Overall, the max batch size and max num tokens limits play a key role in determining when requests are executed. Tuning these parameters can significantly impact throughput, as well as how the engine balances previously scheduled requests in the generation phase with new requests in the context phase.
Note: This presents a simplified visualization of the scheduler to highlight how max batch size and max num tokens affect it. The scheduler also considers things like amount of free memory available to be used for kv-cache and has other configurable options that can affect its behavior. See the Runtime Flags of the Additional Options page for more on this.
Revisiting Paged Context Attention and Context Chunking#
Previously we recommended enabling paged context attention even though in our case study it didn’t affect performance significantly. Now that we understand the TensorRT LLM scheduler, we can explain why this is beneficial. In short, we recommend enabling it because it enables context chunking, which allows the context phase of a request to be broken up into pieces and processed over several execution iterations, allowing the engine to provide a more stable balance of context and generation phase execution.
The visualization of the TensorRT LLM scheduler showed that initially Request 3 couldn’t be scheduled because it would put the scheduler over the max-num tokens limit. However, with context chunking, this is no longer the case, and the first chunk of Request 3 can be scheduled.

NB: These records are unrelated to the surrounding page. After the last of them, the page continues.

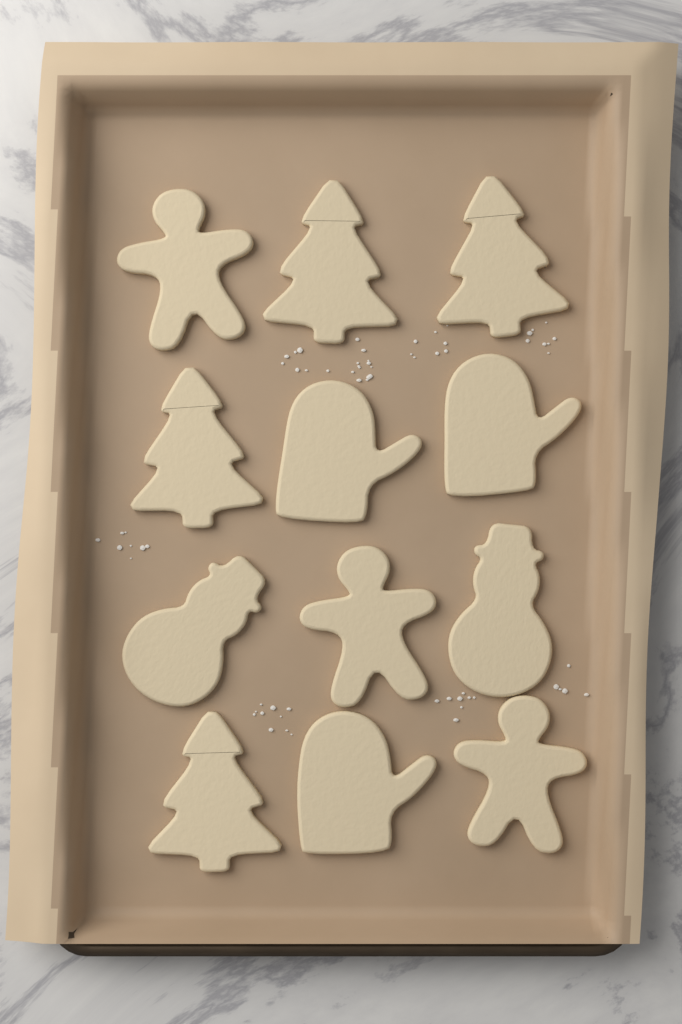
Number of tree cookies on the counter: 4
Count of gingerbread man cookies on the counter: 3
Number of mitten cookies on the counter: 3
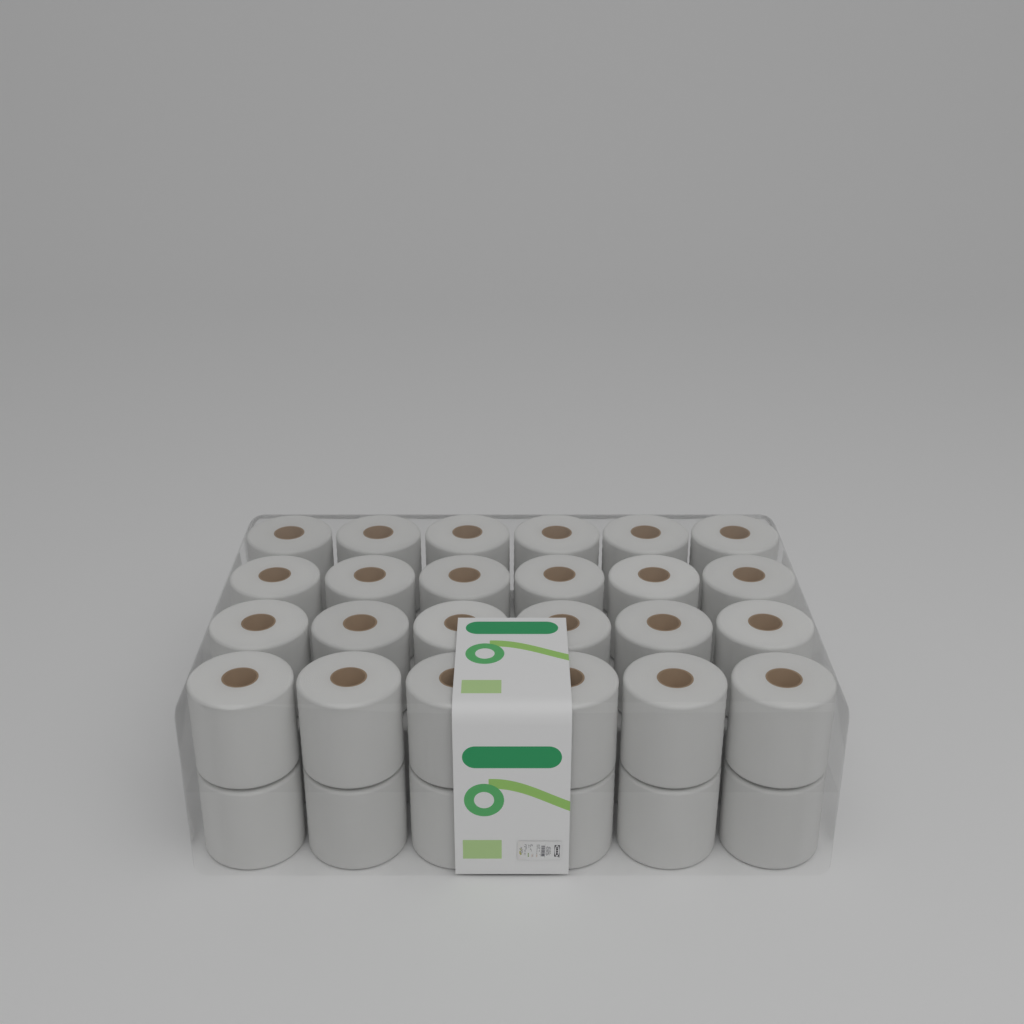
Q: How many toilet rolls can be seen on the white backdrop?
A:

This is extremely beneficial for several reasons. First, it eliminates the possibility of requests with large prompts (relative to max num tokens) not being scheduled due to other requests already in-flight. In production workloads, this can help improve worst case TTFT numbers. Second, it allows for setting smaller values of max num tokens, since you no longer need max num tokens to be at least as large as the longest prompt you want to support. For long-context cases this is extremely important, because setting extremely large values of max-num tokens takes away from memory available to be used as kv-cache. Given that, in the worst-case scenario, chunked context has minimal impact on performance but can significantly benefit it in many situations, NVIDIA recommends that you always enable it.